• [Tasks to perform]
- 1) From the forum thread about identifying a tool kit, extract the passage starting at "Wood turning kit" and ending at "(Jan 13, 2009)".
- 2) Extend the forum thread about identifying an inherited tool kit, picking up right after its final post.

• [Excerpted passage]
☆ ☆ ☆ ☆

# need assist identifying tool kit



## buggirl456 (Jan 7, 2009)

Can someone help me identify what these tools are?(see attached) They appear to be a wood carving or wood burning set (left as part of an estate). Thank you!


----------



## Daren (Oct 14, 2006)

I will probably be corrected...but they look like clay sculpting tools to me :confused1:


----------



## Rob (Oct 31, 2006)

Probably not what it is but looks like it would be a great setup for burning in shellac sticks for repair work.


----------



## bradnailer (Nov 11, 2008)

Daren said:


> I will probably be corrected...but they look like clay sculpting tools to me :confused1:


I'd have to agree. It would really suck to try to carve wood with the skinny metal handle. All my wood carving tools have a big fat wooden handle which allows for more control and leverage. Plus, the tool ends don't look too sharp.


----------



## Terry Beeson (May 29, 2008)

I think I saw something similar at my Dentist's office...

Of course, the last scene in Braveheart included similar looking items as well.... :blink:

Since there seems to be no signs of heat, I'm betting it's not a wood burning tip. I'm inclined to agree with Daren on this one. (Please don't tell him I said that, though...  )


----------



## BHOFM (Oct 14, 2008)

They looks something like wax carving tools??

I assume the piece in the center of the pouch is
the handle?


----------



## Daren (Oct 14, 2006)

My first post was a shot in the dark...a Google image search kinda cements my guess. Yea clay or wax tools http://www.modelxchange.com/?mxc=1226195297


----------



## BHOFM (Oct 14, 2008)

Daren;

A little off topic, but, when you search do you find
sites that won't give any info without your life history?

They want names and emails and phone #. Or you
have to "sign up"!

What's with this?


----------



## Daren (Oct 14, 2006)

No, never experienced that :confused1:. While we are off subject, do you ever Google search yourself/people you know ?


----------



## BHOFM (Oct 14, 2008)

Daren said:


> No, never experienced that :confused1:. While we are off subject, do you ever Google search yourself/people you know ?


Yes, I am a very dull person!:laughing::laughing::laughing:


----------



## justin2009 (Jan 5, 2009)

Bovine dental implements?
CIA torture devices?
Wood turning kit for MDF blocks?

I thought the wax and clay tools just were the various-sized little wire loops-on-a-stick for the most part?


----------



## bramclean (Jan 13, 2009)

*website*

I like your website darren. 

Thanks



Daren said:


> No, never experienced that :confused1:. While we are off subject, do you ever Google search yourself/people you know ?

☆ ☆ ☆ ☆

Extracted records

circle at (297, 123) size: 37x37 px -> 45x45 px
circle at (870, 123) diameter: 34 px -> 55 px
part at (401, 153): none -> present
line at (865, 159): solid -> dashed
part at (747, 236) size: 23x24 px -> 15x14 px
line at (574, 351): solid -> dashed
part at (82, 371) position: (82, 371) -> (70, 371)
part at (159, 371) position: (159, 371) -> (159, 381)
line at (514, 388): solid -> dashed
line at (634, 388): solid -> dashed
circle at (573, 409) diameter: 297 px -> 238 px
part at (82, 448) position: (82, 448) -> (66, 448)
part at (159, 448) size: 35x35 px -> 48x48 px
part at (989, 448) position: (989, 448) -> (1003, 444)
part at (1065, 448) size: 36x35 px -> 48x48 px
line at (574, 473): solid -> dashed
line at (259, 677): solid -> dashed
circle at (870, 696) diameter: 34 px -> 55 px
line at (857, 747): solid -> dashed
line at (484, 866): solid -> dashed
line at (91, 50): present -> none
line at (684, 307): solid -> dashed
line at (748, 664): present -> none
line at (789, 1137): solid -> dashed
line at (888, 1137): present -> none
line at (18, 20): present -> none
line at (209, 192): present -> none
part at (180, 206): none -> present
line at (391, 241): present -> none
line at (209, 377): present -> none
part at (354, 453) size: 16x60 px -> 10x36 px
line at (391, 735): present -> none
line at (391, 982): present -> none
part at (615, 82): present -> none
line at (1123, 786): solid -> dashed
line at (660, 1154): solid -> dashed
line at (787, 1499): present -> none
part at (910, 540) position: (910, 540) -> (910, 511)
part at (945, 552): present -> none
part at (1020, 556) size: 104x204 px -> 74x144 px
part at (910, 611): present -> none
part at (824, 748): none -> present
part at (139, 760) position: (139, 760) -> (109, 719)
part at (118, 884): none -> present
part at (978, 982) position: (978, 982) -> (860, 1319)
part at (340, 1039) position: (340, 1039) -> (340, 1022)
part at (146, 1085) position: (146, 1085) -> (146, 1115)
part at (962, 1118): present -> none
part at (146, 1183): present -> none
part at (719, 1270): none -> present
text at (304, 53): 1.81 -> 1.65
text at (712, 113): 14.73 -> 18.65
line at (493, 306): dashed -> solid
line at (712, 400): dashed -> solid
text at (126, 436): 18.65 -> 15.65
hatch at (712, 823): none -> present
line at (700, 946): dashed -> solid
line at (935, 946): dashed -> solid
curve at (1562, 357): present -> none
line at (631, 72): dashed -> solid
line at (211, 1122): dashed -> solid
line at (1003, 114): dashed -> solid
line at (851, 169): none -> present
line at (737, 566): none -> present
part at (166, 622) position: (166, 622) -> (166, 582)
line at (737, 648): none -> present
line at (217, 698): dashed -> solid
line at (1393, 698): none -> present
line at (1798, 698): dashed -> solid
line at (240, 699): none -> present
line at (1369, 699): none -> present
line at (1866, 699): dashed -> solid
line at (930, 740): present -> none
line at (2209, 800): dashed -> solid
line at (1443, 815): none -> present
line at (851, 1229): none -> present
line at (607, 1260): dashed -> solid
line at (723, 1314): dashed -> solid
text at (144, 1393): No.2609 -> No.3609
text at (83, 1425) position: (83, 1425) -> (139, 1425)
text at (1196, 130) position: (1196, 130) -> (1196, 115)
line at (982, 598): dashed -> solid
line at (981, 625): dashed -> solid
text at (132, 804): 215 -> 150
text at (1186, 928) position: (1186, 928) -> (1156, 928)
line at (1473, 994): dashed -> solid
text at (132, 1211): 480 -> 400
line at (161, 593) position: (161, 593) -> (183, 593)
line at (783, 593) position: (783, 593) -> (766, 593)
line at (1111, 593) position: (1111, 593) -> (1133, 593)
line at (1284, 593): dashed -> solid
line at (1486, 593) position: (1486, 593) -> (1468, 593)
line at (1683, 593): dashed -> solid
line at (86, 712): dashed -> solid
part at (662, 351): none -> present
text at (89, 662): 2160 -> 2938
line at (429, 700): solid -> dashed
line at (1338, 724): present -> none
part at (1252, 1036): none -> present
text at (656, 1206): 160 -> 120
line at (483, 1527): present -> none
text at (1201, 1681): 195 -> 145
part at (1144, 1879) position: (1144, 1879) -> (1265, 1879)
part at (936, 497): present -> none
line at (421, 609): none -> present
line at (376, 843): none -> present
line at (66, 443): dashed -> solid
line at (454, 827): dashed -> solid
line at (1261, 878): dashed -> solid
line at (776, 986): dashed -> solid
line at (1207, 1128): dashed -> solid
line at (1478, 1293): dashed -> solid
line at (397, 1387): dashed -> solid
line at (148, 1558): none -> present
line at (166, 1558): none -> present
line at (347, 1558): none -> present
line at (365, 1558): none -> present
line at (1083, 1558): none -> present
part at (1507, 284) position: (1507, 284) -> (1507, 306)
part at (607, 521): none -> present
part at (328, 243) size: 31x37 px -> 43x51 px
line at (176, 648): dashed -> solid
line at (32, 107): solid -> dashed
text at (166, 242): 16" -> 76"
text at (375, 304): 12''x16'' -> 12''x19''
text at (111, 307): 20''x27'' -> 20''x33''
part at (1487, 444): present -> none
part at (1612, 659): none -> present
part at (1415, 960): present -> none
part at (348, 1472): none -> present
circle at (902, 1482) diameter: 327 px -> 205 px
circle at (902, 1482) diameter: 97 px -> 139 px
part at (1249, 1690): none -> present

☆ ☆ ☆ ☆

• [Responses in order]
- 1)
Wood turning kit for MDF blocks?

I thought the wax and clay tools just were the various-sized little wire loops-on-a-stick for the most part?


----------



## bramclean (Jan 13, 2009)

- 2)
----------



## Daren (Oct 14, 2006)

bramclean said:


> I like your website darren.
> 
> Thanks


Thanks for taking the time to visit


----------



## bramclean (Jan 13, 2009)

*ideas*

Does anyone here know of any good ONLINE places to purchase hardwood floors? Is craigslist a good place or not?


----------



## Tweegs (Sep 8, 2007)

At first glance I thought they might be soldering tips, but the gouge looking tip in the top right doesn't support that theory.
In leu of that, I'll go with Darens hypothesis.


----------



## soniferry (Feb 27, 2009)

These tools are wood carving. Wood carving is a form of working wood by means of a cutting tool held in the hand (this may be a power tool), resulting in a wooden figure or figurine (this may be abstract in nature) or in the scuptural ornamentation of a wooden object. 
Basic tools are 
1 a specialized knife used to pare, cut, and smooth wood
2 a tool with a curved cutting edge used in a variety of forms and sizes for carving hollows, rounds and sweeping curves.
3 used for parting, and in certain classes of flat work for emphasizing line
4 a specialized deep gouge with a U shaped cutting edge.
5 large and small, whose straight cutting edge is used for lines and cleaning up flat surfaces.


----------



## cabinetman (Jul 5, 2007)

soniferry said:


> These tools are wood carving. Wood carving is a form of working wood by means of a cutting tool held in the hand (this may be a power tool), resulting in a wooden figure or figurine (this may be abstract in nature) or in the scuptural ornamentation of a wooden object.
> Basic tools are
> 1 a specialized knife used to pare, cut, and smooth wood
> 2 a tool with a curved cutting edge used in a variety of forms and sizes for carving hollows, rounds and sweeping curves.
> ...



Ahh, so that's what those tools really are. It's great to have an expert that can clear up questions like this one. Thanks for the explanation of woodcarving and the specialty tools.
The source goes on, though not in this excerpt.